= Beginning of Section =

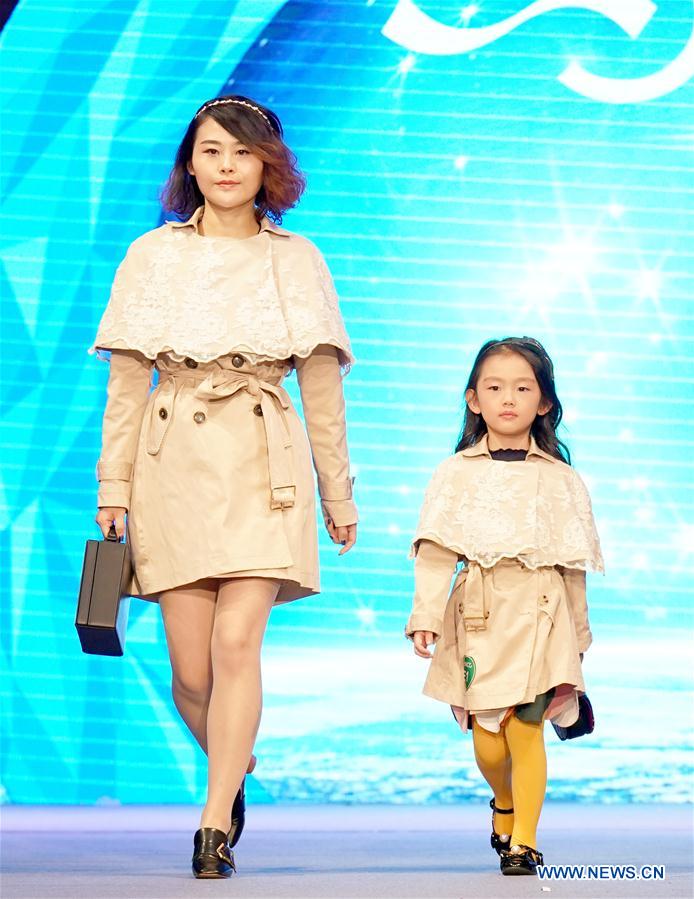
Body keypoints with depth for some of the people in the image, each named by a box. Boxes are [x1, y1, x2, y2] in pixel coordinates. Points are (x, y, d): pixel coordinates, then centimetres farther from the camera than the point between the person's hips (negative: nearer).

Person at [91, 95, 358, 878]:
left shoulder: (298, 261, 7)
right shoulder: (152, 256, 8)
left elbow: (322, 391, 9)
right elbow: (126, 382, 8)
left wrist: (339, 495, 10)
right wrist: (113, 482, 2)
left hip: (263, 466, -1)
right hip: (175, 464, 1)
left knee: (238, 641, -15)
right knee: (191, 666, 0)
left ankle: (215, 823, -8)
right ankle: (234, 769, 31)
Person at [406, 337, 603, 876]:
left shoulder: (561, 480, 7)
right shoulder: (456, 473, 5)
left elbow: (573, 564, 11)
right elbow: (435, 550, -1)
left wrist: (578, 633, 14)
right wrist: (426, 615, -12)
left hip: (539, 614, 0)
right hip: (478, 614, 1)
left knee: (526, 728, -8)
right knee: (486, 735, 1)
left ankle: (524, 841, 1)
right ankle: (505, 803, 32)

= End of Section =
= Beginning of Section =

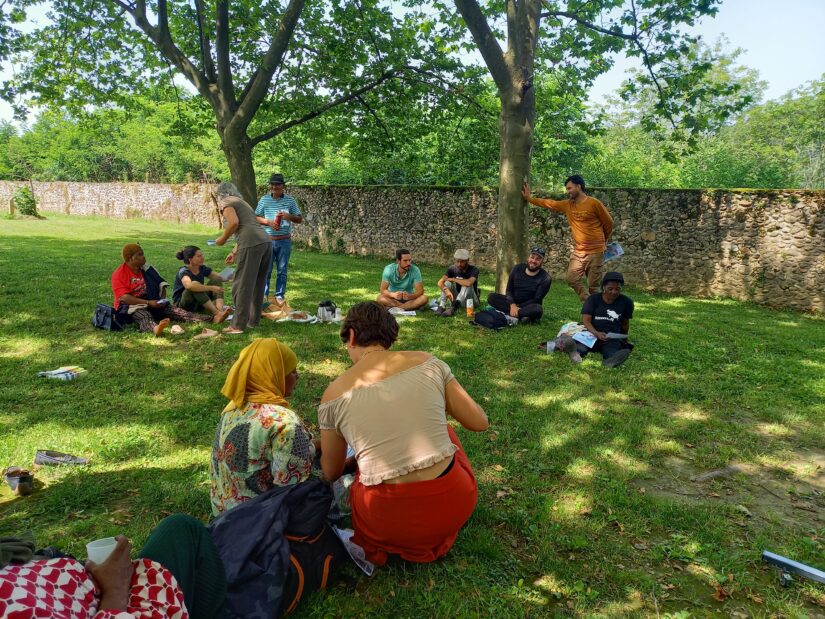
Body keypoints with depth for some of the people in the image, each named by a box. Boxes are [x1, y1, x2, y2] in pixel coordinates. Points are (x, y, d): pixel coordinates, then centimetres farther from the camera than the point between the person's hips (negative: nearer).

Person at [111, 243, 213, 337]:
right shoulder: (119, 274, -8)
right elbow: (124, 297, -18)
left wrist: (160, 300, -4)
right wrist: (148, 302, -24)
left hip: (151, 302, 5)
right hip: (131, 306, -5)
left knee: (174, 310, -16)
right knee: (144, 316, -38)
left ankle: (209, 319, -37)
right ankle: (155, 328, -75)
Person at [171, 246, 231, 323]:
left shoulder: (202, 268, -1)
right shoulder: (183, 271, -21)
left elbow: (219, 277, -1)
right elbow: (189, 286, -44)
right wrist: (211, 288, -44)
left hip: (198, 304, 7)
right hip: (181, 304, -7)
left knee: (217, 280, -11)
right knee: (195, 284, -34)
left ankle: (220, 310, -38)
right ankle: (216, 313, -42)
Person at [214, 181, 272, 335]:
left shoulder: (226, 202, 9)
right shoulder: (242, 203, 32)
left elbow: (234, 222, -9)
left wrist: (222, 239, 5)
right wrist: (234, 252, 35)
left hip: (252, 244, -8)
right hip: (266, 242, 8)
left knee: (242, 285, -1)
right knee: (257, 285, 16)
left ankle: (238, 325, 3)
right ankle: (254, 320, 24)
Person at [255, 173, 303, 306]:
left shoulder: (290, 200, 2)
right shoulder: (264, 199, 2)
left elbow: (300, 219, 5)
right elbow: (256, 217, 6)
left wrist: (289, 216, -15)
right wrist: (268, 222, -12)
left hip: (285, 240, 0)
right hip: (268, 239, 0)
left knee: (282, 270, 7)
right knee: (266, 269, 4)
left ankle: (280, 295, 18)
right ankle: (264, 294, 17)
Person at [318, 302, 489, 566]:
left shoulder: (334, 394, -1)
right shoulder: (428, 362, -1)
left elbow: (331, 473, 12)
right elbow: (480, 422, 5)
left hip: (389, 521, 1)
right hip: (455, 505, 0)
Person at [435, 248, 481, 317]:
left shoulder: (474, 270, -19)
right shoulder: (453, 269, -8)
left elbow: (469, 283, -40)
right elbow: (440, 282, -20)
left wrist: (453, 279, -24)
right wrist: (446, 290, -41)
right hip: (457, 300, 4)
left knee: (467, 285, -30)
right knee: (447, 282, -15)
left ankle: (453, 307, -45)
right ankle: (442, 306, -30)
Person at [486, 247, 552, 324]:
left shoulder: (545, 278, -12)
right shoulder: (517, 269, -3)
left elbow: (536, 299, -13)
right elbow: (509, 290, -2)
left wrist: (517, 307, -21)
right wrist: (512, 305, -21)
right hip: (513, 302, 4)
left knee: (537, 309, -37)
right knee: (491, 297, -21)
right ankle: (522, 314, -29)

= End of Section =
= Beginning of Section =

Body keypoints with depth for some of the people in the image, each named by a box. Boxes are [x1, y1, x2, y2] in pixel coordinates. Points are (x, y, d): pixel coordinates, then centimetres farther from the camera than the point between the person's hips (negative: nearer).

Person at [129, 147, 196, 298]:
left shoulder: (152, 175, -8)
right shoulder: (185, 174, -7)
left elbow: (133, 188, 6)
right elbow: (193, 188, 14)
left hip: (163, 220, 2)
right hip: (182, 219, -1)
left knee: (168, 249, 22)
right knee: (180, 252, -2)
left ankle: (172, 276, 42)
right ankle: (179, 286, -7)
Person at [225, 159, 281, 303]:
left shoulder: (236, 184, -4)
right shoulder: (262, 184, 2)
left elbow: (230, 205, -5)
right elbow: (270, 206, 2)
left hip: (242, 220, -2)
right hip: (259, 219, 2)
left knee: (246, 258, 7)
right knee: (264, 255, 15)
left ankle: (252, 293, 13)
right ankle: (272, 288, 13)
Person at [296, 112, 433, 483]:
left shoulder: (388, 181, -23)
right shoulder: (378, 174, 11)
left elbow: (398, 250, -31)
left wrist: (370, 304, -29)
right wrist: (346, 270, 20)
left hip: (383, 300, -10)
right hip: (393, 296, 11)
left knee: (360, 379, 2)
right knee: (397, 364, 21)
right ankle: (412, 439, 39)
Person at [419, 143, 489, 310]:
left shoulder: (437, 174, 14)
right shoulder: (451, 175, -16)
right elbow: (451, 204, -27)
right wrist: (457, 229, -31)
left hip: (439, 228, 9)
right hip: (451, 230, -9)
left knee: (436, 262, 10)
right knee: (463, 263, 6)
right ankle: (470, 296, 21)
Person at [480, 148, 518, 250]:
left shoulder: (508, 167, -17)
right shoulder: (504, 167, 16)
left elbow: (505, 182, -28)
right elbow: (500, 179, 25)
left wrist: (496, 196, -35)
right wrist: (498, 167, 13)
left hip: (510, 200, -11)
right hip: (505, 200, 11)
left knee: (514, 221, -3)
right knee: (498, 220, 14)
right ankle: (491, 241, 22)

= End of Section =

## [WHAT THE EXERCISE ASKS]
Change "right" to "R" in the listing lines between the line holding "right wrist: (512, 305, -21)" and the line holding "right ankle: (522, 314, -29)", inclusive. Return only those lines, with everything else left as it is.

## [WRITTEN RESPONSE]
R wrist: (512, 305, -21)
R hip: (513, 302, 4)
left knee: (537, 309, -37)
R knee: (491, 297, -21)
R ankle: (522, 314, -29)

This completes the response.